Appeals court asked to reverse authorization for police torture

The Institute for Justice, as part of its Project on Immunity and Accountability that seeks to hold law enforcement officers accountable for their misbehavior, is asking the full 5th U.S. Circuit Court of Appeals to reverse a decision from one of its panels allowing police torture on unresisting victims.

The Institute reported that it, with others, filed a friend-of-the-court brief on behalf of victims of police violence with the appeals court.

It’s because a smaller panel in the court “held that a Fort Worth, Texas, police officer did not use unreasonable force when he wrenched a handcuffed, non-resisting woman’s arms behind her back.”

The report explains she apparently wasn’t answering the questions he asked fast enough.

“In this country, government officials should not be able to use force and violence to coerce individuals into answering questions,” said IJ Attorney Alexa Gervasi, the author of the brief. “Such an action is a blatant constitutional violation.”

The case developed late in 2016 when Jacqueline Craig told police that a neighbor had choked her 7-year-old son for littering.

“Rather than take the allegations seriously, Fort Worth Texas Police Officer William Martin interrupted Jacqueline to ask why she didn’t teach her son not to litter; he then suggested the neighbor’s violence was justified because her 7-year-old ‘broke the law.’ When Jacqueline objected to the officer’s suggestion, Martin warned that if she kept yelling at him, he would arrest her…”

Then he did, putting her in the back of a police car, and forcing her 15-year-old daughter there too, kicking her “when she didn’t get into his police vehicle fast enough.”

Then he arrested Jacqueline’s 18-year-old daughter, Brea Hymond, who had been recording the encounter from a distance.

It was then that his actions went beyond the pale, the Institute reported.

“While Martin stood by his patrol vehicle, effortlessly holding Brea by his side with a single hand, Brea repeated that she saw Martin kick her little sister. In response, Martin started questioning Brea: ‘How old are you? What is your name?’ Brea did not immediately answer his questions. So, with Brea’s hands restrained behind her back, Martin jerked her arms up into the air, applying a pain control maneuver taught in police training, and repeated the question, enunciating in a slow, purposeful staccato: ‘What. Is. Your. Name?'”

Explained the Institute, “In other words, a police officer purposefully inflicted pain on a restrained, non-resisting person to force her to answer his questions. ”

A district court ruling found that Martin was liable because the victim’s constitutional rights in such situations had been “clearly established.”

But three judges on the 5th Circuit then reversed the decision, claiming that Martin did not, in fact, violate any constitutional rights.

The panel justified the use of “a pain control maneuver.”
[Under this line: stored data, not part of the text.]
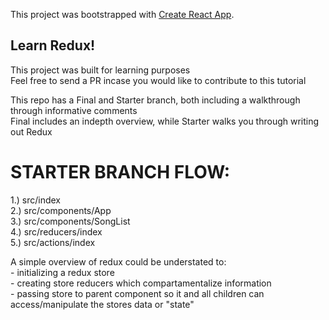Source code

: This project was bootstrapped with [Create React App](https://github.com/facebook/create-react-app).

## Learn Redux!

This project was built for learning purposes
<br />
Feel free to send a PR incase you would like to contribute to this tutorial

This repo has a Final and Starter branch, both including a walkthrough through informative comments
<br />
    Final includes an indepth overview, while Starter walks you through writing out Redux

# STARTER BRANCH FLOW:

1.) src/index
<br />
2.) src/components/App
<br />
3.) src/components/SongList
<br />
4.) src/reducers/index
<br />
5.) src/actions/index



A simple overview of redux could be understated to:
<br />
    - initializing a redux store
    <br />
    - creating store reducers which compartamentalize information
    <br />
    - passing store to parent component so it and all children can access/manipulate the stores data or "state"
“The panel’s decision sets a dangerous precedent that an officer can inflict pain on a restrained, non-resisting person to compel her to answer his questions,” said IJ Attorney Patrick Jaicomo. “It is absolutely crucial that the en banc court steps in and corrects this dangerous legal error.”

“Even accepting the panel’s version of events, Martin’s behavior was obviously unconstitutional,” the brief explained. “Every reasonable officer would have known that inflicting pain to compel someone to answer questions offends the Constitution.”

The officer later claimed he used the pain-producing maneuver he learned in police training because the teen “posed a potential risk of escaping.” But the brief notes a video shows that the officer was “easily” holding the 18-year-old with “a single hand” and produced the pain-producing move because she didn’t answer him quickly.

The brief warned the full court, “If this decision stands, the law in this circuit is that an officer can purposefully inflict pain on a restrained, non-resisting person to compel her to speak…”

Critically, the brief charges, “the panel did not find that Hymond was physically or actively resisting Martin. It merely found that she did not answer his questions…”

“This,” the filing said, “contradicts clearly established law.”

Other cases in the Institute’s program include one where a Homeland Security agent was on video threatening to shoot someone in the head – and pulling the trigger of a loaded weapon, which jammed.

And in Minnesota, a teen named Hamdi Mohamud was “framed” by a police officer and arrested for crimes she did not commit.